US nuclear power entered 2026 on a stronger footing than it has held in years, supported by federal policy changes and a wave of private investment. The country's 94 licensed reactors generate almost 20 percent of national electricity, and a mix of restarts, license renewals, and new construction is expanding that base.
Policy has cleared several hurdles. The ADVANCE Act, signed into law in July 2024 with bipartisan support, directs the Nuclear Regulatory Commission to streamline licensing of new reactors and fuels while keeping its safety and security mission intact. Executive orders have set a goal of raising US nuclear capacity from about 100 gigawatts toward 400 gigawatts by 2050.
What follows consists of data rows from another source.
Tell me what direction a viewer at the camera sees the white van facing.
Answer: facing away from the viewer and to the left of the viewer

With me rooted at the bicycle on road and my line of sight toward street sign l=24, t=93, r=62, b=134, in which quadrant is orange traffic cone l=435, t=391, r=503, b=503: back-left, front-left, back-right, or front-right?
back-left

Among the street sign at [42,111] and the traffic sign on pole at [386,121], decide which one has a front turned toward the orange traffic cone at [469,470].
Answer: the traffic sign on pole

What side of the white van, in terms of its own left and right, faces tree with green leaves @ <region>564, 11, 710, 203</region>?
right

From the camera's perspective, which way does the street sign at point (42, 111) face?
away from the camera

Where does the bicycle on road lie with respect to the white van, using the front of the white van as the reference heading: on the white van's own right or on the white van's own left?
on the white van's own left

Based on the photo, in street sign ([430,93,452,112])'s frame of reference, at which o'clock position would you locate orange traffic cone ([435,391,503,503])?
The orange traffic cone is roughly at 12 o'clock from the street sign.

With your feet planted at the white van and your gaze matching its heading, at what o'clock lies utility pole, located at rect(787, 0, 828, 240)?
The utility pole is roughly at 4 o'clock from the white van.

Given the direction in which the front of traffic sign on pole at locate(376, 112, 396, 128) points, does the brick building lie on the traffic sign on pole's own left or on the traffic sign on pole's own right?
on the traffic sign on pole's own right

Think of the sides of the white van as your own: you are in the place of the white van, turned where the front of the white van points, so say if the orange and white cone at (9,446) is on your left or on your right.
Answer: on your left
Regulatory milestones followed. The NRC completed its second plant license renewal in under 12 months, granting the Edwin I. Hatch plant in Georgia another 20 years of operation. For the first time, the commission approved a reactor restart, clearing Holtec's Palisades plant in Michigan to return to service, with Constellation's Crane Clean Energy Center in Pennsylvania set to restart in 2027 and Duane Arnold to follow in 2029.
Analysts see the buildout accelerating. BloombergNEF expects about 15 reactors to come online globally in 2026, adding close to 12 gigawatts of new capacity. Rising electricity demand from AI and data centers is a central driver behind the renewed industrial interest in nuclear generation across the United States.